▶ Task item
What this exercise requires is a verbatim reproduction of the data below.

▶ Excerpted records
═══
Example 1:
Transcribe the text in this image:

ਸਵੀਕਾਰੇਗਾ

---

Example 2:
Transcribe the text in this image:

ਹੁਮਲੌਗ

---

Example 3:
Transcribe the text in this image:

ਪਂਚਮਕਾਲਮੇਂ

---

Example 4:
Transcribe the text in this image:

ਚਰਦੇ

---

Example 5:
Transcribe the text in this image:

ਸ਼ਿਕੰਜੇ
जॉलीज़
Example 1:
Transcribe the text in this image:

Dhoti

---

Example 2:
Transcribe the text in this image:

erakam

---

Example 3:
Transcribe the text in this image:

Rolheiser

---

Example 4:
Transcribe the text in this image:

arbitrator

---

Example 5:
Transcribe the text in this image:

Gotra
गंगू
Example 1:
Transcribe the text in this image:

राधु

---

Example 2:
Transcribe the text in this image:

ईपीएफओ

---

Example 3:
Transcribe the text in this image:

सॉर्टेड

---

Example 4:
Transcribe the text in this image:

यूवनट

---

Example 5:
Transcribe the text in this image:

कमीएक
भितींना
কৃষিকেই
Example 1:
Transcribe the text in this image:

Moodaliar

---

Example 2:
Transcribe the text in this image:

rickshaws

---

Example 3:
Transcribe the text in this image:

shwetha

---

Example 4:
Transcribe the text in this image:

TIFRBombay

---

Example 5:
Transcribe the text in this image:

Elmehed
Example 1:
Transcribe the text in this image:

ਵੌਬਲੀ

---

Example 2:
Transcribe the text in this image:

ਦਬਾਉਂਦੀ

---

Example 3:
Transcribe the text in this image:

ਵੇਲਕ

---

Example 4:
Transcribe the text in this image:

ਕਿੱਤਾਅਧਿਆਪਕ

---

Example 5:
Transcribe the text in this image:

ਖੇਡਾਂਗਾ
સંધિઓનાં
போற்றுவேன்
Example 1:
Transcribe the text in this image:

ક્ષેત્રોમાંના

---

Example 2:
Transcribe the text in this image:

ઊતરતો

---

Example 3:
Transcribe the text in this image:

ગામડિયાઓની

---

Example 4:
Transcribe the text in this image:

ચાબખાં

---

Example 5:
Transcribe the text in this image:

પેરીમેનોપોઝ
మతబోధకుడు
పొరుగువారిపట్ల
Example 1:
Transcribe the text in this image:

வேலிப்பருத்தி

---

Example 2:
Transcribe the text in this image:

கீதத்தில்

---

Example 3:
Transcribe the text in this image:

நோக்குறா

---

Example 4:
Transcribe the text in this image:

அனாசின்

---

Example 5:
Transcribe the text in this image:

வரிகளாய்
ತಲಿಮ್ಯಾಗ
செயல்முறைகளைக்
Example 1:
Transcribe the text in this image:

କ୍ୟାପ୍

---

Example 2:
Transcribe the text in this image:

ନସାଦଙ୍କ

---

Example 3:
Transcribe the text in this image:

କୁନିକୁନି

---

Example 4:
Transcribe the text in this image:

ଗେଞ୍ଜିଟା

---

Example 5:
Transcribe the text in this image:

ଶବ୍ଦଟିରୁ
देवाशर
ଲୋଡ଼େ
═══
▶ Solved exercise
Example 1:
Transcribe the text in this image:

ਸਵੀਕਾਰੇਗਾ

---

Example 2:
Transcribe the text in this image:

ਹੁਮਲੌਗ

---

Example 3:
Transcribe the text in this image:

ਪਂਚਮਕਾਲਮੇਂ

---

Example 4:
Transcribe the text in this image:

ਚਰਦੇ

---

Example 5:
Transcribe the text in this image:

ਸ਼ਿਕੰਜੇ
जॉलीज़
Example 1:
Transcribe the text in this image:

Dhoti

---

Example 2:
Transcribe the text in this image:

erakam

---

Example 3:
Transcribe the text in this image:

Rolheiser

---

Example 4:
Transcribe the text in this image:

arbitrator

---

Example 5:
Transcribe the text in this image:

Gotra
गंगू
Example 1:
Transcribe the text in this image:

राधु

---

Example 2:
Transcribe the text in this image:

ईपीएफओ

---

Example 3:
Transcribe the text in this image:

सॉर्टेड

---

Example 4:
Transcribe the text in this image:

यूवनट

---

Example 5:
Transcribe the text in this image:

कमीएक
भितींना
কৃষিকেই
Example 1:
Transcribe the text in this image:

Moodaliar

---

Example 2:
Transcribe the text in this image:

rickshaws

---

Example 3:
Transcribe the text in this image:

shwetha

---

Example 4:
Transcribe the text in this image:

TIFRBombay

---

Example 5:
Transcribe the text in this image:

Elmehed
Example 1:
Transcribe the text in this image:

ਵੌਬਲੀ

---

Example 2:
Transcribe the text in this image:

ਦਬਾਉਂਦੀ

---

Example 3:
Transcribe the text in this image:

ਵੇਲਕ

---

Example 4:
Transcribe the text in this image:

ਕਿੱਤਾਅਧਿਆਪਕ

---

Example 5:
Transcribe the text in this image:

ਖੇਡਾਂਗਾ
સંધિઓનાં
போற்றுவேன்
Example 1:
Transcribe the text in this image:

ક્ષેત્રોમાંના

---

Example 2:
Transcribe the text in this image:

ઊતરતો

---

Example 3:
Transcribe the text in this image:

ગામડિયાઓની

---

Example 4:
Transcribe the text in this image:

ચાબખાં

---

Example 5:
Transcribe the text in this image:

પેરીમેનોપોઝ
మతబోధకుడు
పొరుగువారిపట్ల
Example 1:
Transcribe the text in this image:

வேலிப்பருத்தி

---

Example 2:
Transcribe the text in this image:

கீதத்தில்

---

Example 3:
Transcribe the text in this image:

நோக்குறா

---

Example 4:
Transcribe the text in this image:

அனாசின்

---

Example 5:
Transcribe the text in this image:

வரிகளாய்
ತಲಿಮ್ಯಾಗ
செயல்முறைகளைக்
Example 1:
Transcribe the text in this image:

କ୍ୟାପ୍

---

Example 2:
Transcribe the text in this image:

ନସାଦଙ୍କ

---

Example 3:
Transcribe the text in this image:

କୁନିକୁନି

---

Example 4:
Transcribe the text in this image:

ଗେଞ୍ଜିଟା

---

Example 5:
Transcribe the text in this image:

ଶବ୍ଦଟିରୁ
देवाशर
ଲୋଡ଼େ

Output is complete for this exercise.